→ TASK INSTRUCTIONS
The lines to retype are the one with "ОГН2.RU.1301.P00020" and all that follow it to the end of the entries below; copy them exactly and nothing else.

* * * * * * * * *

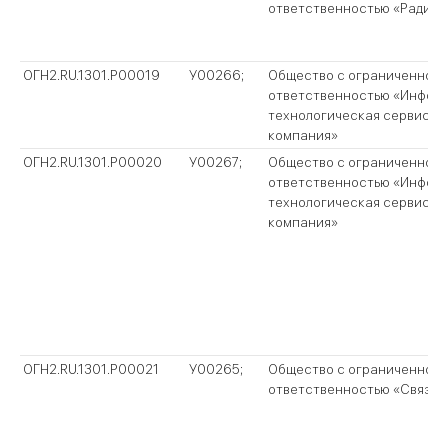
ответственностью «Радиан
ОГН2.RU.1301.P00019
У00266;
Общество с ограниченной
ответственностью «Инфор
технологическая сервисна
компания»
ОГН2.RU.1301.P00020
У00267;
Общество с ограниченной
ответственностью «Инфор
технологическая сервисна
компания»
ОГН2.RU.1301.P00021
У00265;
Общество с ограниченной
ответственностью «Связьм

* * * * * * * * *

→ ANSWER SECTION
ОГН2.RU.1301.P00020
У00267;
Общество с ограниченной
ответственностью «Инфор
технологическая сервисна
компания»
ОГН2.RU.1301.P00021
У00265;
Общество с ограниченной
ответственностью «Связьм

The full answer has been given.